The index is a % of income needed to purchase a home. So 122% means that the average household had 22% more income needed to buy the median priced house in NJ. With that number currently well over 100, the interpretation is the same today. The average household has more than enough income to purchase the median priced house in NJ.
Maybe in some areas, but I'm not seeing it so much in Northern NJ. Yes, prices have dropped some. But even after drops, I'm still seeing people asking close to $500,000 for 3BR/2BA capes in decent (not even super fancy, but decent) towns.
When those houses get to under 300K, then I'll say they're where they need to be. (Houses in this area never going to be 150K again, but the prices people are asking are still ridiculous.)
That whole article is about north jersey. Asking and selling prices are two different things. And some consumers are still hung up on the 3,000 square foot house.
Yeah no way in northern NJ and places close to NYC. It still needs to drop more. Especially now that people need to save more for down payments since its hard to get a mortgage now without one even if you have good credit.
It's easier today to get a mortgage than it was 6 months ago. Otteau says additional 9% decline in 2009 from the timing of that article, means about -6% decline from current levels statewide - at his -1% decline rate per month - which is likely to be concentrated in northern NJ. He says no recovery next year but that suggests stability. That could mean small gains in some areas and declines in others. The point is, the decline in the state of NJ is basically over according to Otteau and the market has 'overcorrected'. He is basically the authority on NJ's housing market which is why it is in the NY times.
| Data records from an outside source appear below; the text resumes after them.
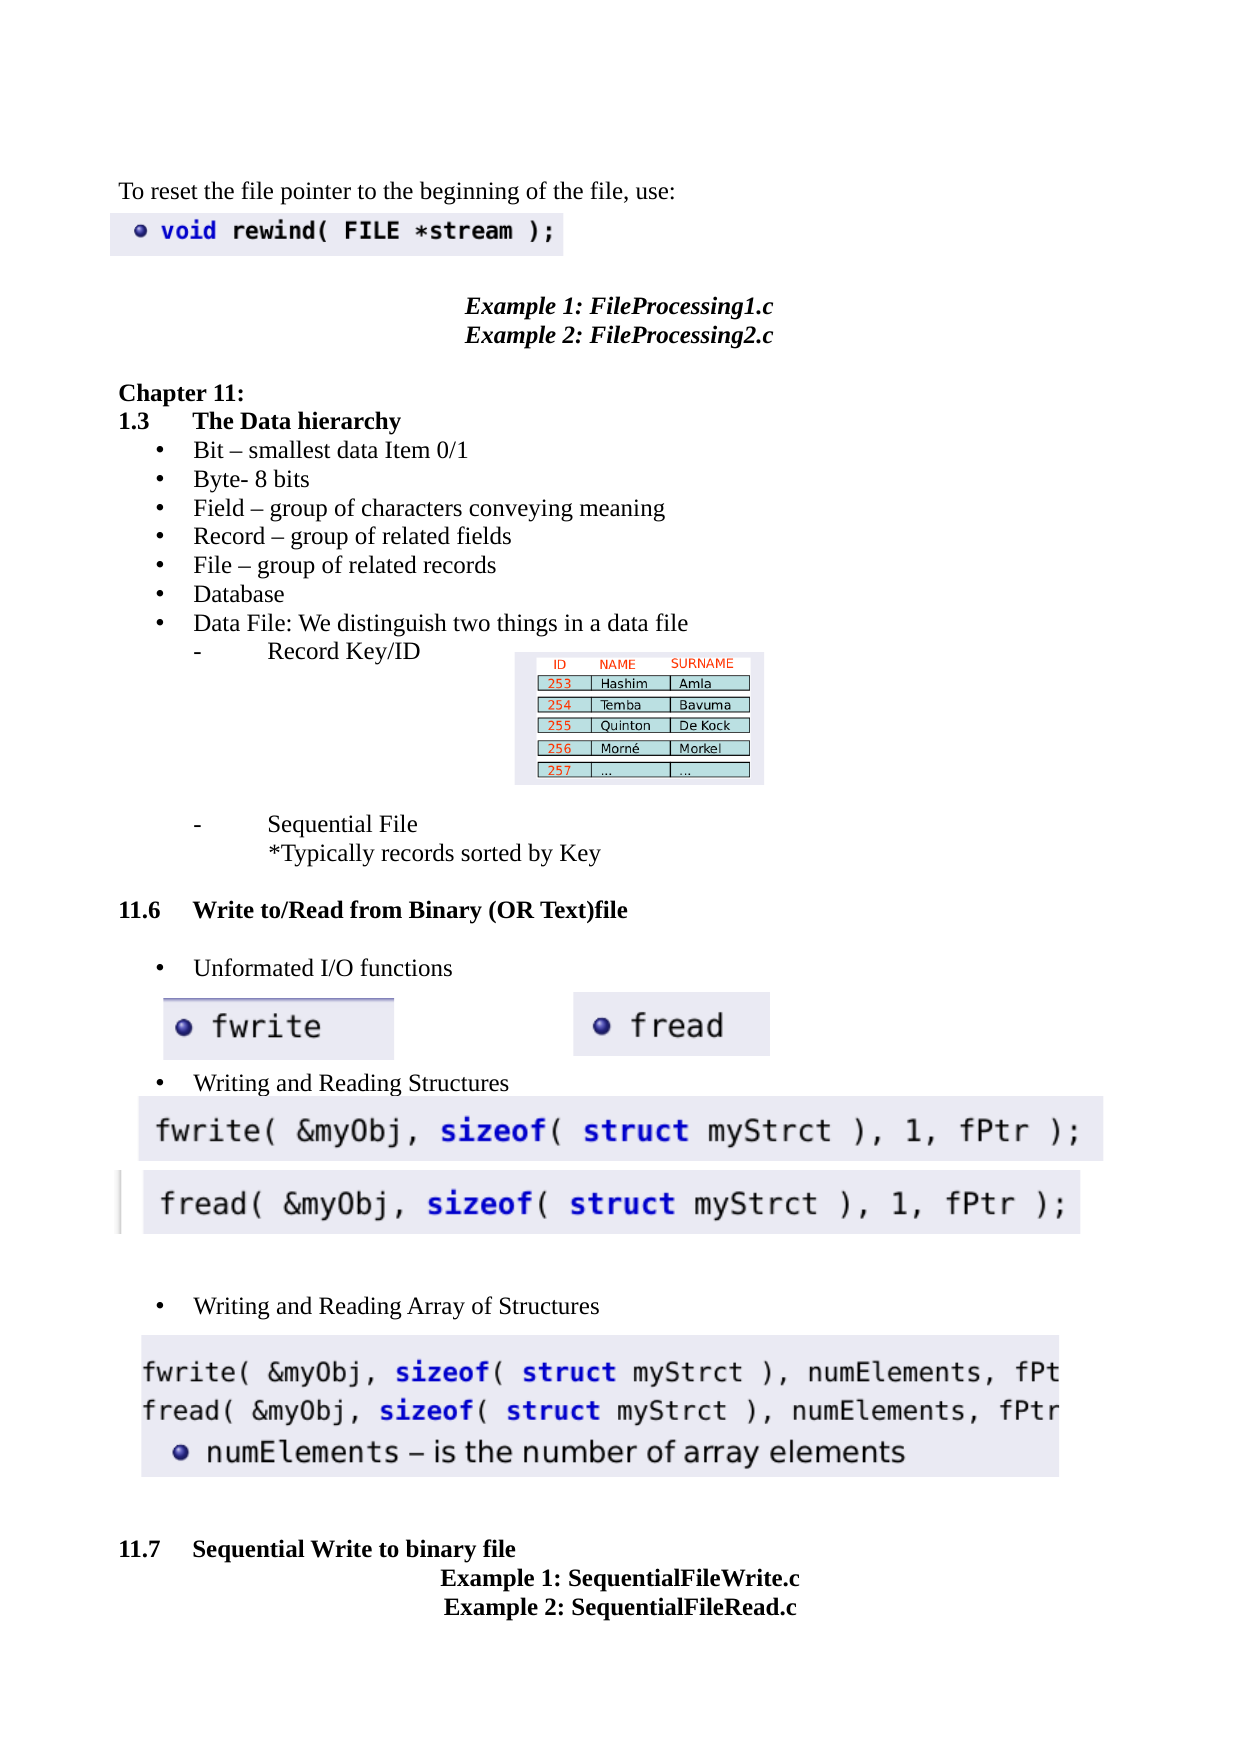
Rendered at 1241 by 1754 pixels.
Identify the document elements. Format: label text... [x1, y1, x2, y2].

text Example 2: FileProcessing2.c [118, 320, 1122, 349]
list Unformated I/O functions [156, 953, 1122, 981]
picture [573, 992, 770, 1056]
list - Sequential File [156, 809, 1122, 838]
list - Record Key/ID [156, 636, 1122, 665]
list Bit – smallest data Item 0/1 [156, 435, 1122, 464]
text Example 1: FileProcessing1.c [118, 291, 1122, 320]
picture [136, 1096, 1104, 1161]
text 11.6 Write to/Read from Binary (OR Text)file [118, 895, 1122, 924]
text Example 1: SequentialFileWrite.c [118, 1563, 1122, 1592]
picture [514, 652, 765, 785]
picture [141, 1335, 1060, 1477]
text To reset the file pointer to the beginning of the file, use: [118, 176, 1122, 205]
list Writing and Reading Structures [156, 1068, 1122, 1096]
list Field – group of characters conveying meaning [156, 493, 1122, 521]
list File – group of related records [156, 550, 1122, 579]
list Writing and Reading Array of Structures [156, 1291, 1122, 1320]
text 1.3 The Data hierarchy [118, 406, 1122, 435]
list Byte- 8 bits [156, 464, 1122, 493]
picture [110, 213, 564, 256]
picture [114, 1170, 1081, 1234]
list Database [156, 579, 1122, 608]
picture [163, 998, 395, 1060]
list Data File: We distinguish two things in a data file [156, 608, 1122, 636]
text Chapter 11: [118, 378, 1122, 406]
list Record – group of related fields [156, 521, 1122, 550]
text Example 2: SequentialFileRead.c [118, 1592, 1122, 1621]
text 11.7 Sequential Write to binary file [118, 1534, 1122, 1563]
list *Typically records sorted by Key [231, 838, 1122, 866]
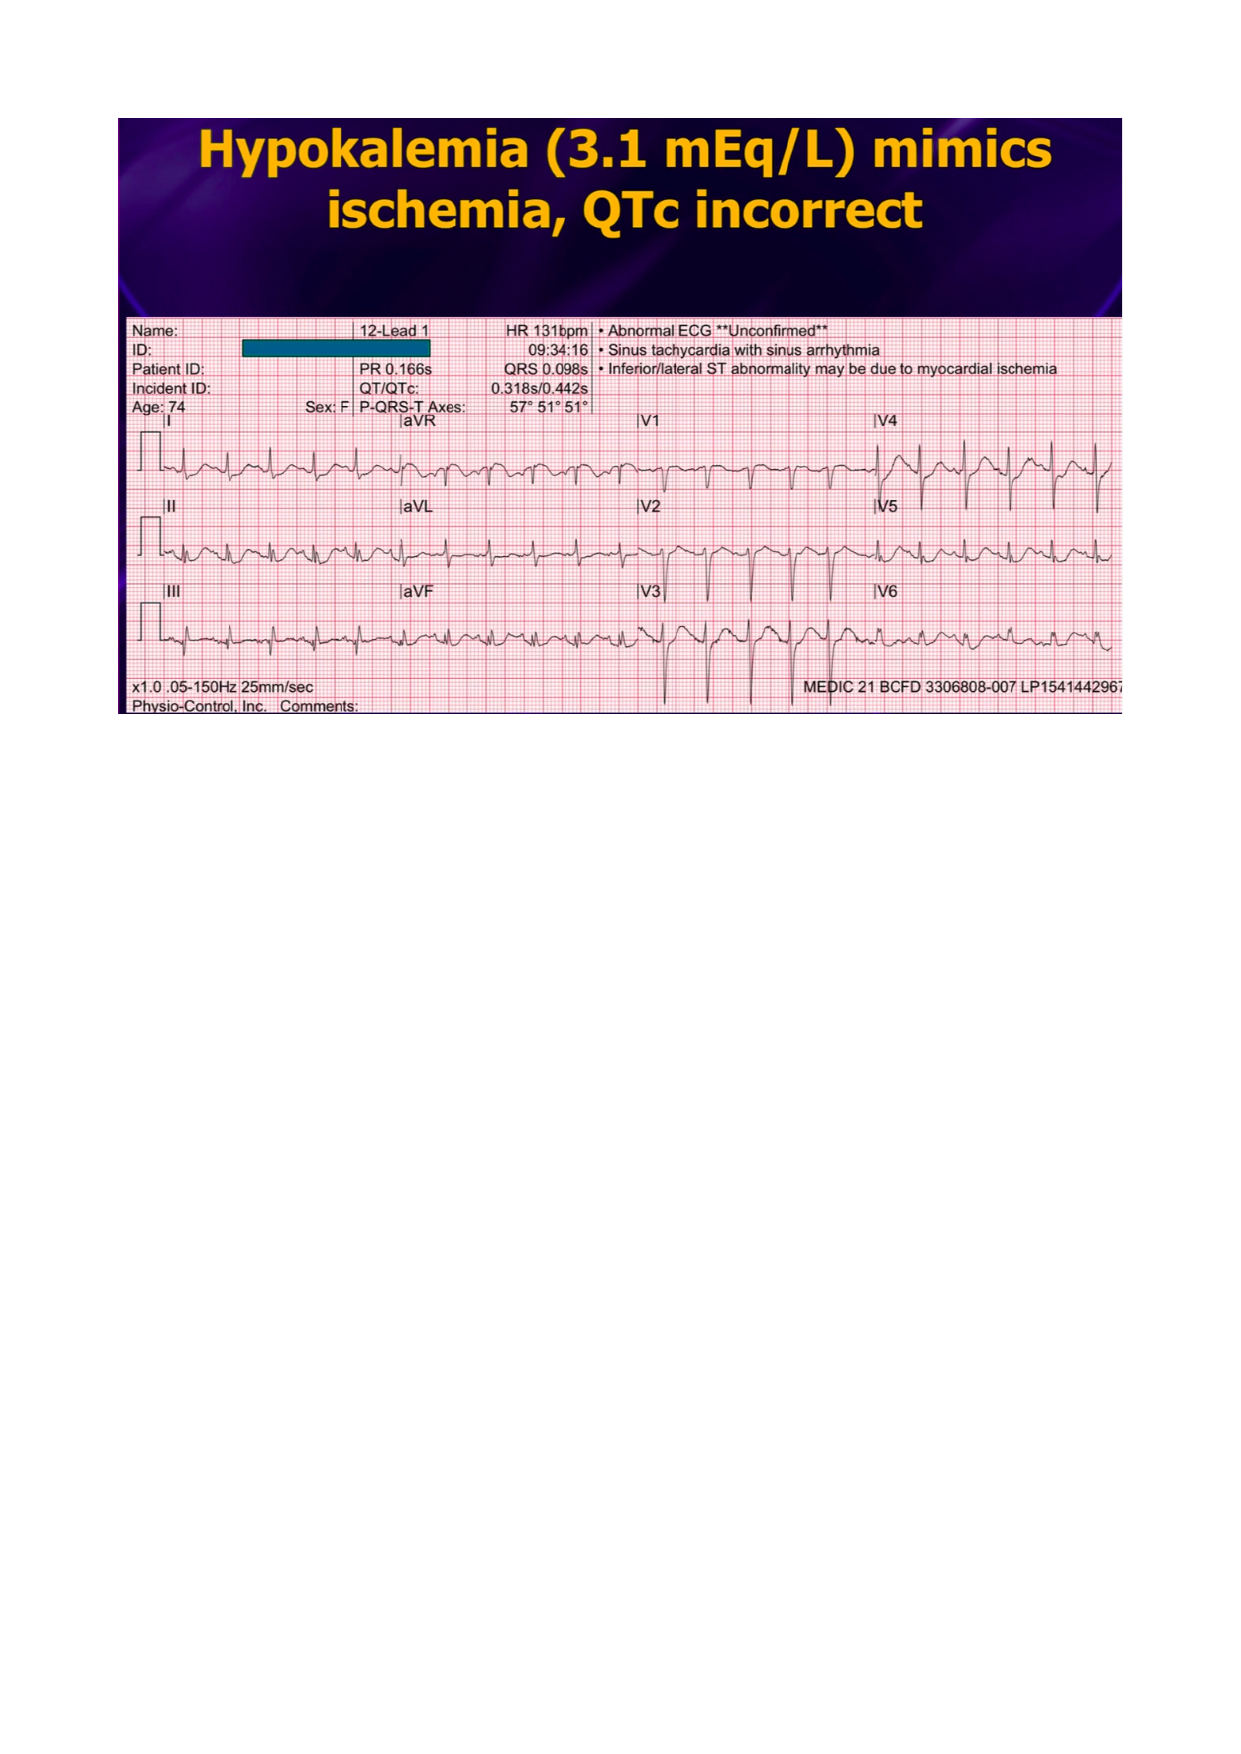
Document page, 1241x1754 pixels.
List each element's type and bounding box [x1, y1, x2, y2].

picture [118, 118, 1123, 714]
Last edited by MoorestownResident; 07-10-2009 at 06:48 AM..
This recent NY Times article is about as well balanced an article you will find on the state of NJ's housing market. According to Jeffery Otteau, the NJ affordability index was 122 in 2000 (the higher the better), it was 107 in April and most likely higher today. The index declined to 81 at the peak of the market. He goes on to say that the market has 'overcorrected'.
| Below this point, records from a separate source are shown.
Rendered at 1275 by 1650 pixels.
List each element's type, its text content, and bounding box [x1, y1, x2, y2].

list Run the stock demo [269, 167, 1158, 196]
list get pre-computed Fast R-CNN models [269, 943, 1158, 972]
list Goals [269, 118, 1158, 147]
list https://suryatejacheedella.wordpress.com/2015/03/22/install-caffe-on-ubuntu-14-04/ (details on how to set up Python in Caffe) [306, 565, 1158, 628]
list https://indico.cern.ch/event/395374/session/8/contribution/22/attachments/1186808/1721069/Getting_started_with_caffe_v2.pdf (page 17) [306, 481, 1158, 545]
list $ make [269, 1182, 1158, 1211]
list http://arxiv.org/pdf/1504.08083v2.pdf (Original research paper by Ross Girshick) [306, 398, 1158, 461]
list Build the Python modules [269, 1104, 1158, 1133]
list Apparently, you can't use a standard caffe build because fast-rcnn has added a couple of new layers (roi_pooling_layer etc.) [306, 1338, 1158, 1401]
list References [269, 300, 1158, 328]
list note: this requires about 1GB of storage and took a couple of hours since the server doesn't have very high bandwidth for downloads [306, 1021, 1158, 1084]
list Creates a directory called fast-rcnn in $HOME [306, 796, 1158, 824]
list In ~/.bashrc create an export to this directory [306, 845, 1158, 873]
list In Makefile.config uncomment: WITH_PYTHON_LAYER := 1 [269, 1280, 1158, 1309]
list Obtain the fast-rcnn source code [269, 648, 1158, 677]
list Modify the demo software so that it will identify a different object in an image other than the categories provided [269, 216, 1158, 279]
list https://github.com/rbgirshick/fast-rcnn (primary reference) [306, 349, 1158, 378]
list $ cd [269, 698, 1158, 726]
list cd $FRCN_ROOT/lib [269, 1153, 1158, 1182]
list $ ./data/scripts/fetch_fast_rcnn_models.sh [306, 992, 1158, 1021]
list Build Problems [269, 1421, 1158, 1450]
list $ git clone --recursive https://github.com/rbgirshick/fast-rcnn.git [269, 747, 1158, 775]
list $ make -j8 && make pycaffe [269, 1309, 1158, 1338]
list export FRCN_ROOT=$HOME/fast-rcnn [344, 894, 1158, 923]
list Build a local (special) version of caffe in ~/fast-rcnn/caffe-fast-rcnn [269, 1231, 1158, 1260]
The index is a % of income needed to purchase a home. So 122% means that the average household had 22% more income needed to buy the median priced house in NJ. With that number currently well over 100, the interpretation is the same today. The average household has more than enough income to purchase the median priced house in NJ.
Jeffery Otteau has been wrong several times in the past few years. He didn't even see housing bubble 4 years ago. So why care about what he says?
Forget him, Fed chairman Benny also said the housing price increase was supported by fundamental demand-supply (remember Benny saying subprime default is contained and will not spread into other part of economy!!!!).
Believe in your own analysis and move on.
There was a good discussion on Bloomberg radio yesterday evening about how greens shoots are turning into yellow weeds.
Otteau is the most repected and independent guy in NJ real estate. Whether you agree is not important. His analysis is important.
There isn't any analysis just some affordability numbers and no analysis of trends in median income, effects of wall street job losses, etc. The full report might have some of course, but I'm not paying for that.
This is the guy who in 2006 said (emphasis mine):
"""
Sales are up for the first quarter of 2006, but down 12 percent from the pace set last year. And inventory is up 65 percent. Buyers are waiting to see if there really is a bubble, Otteau said.
"71 percent of the population expect a price collapse in the next 12 months. That won't happen. But the fear of that drummed into the public has buyers worried. They have no sense of urgency," he said..
"""
So he might be well respected, probably not by anyone who actually acted upon his analysis in 2006 though.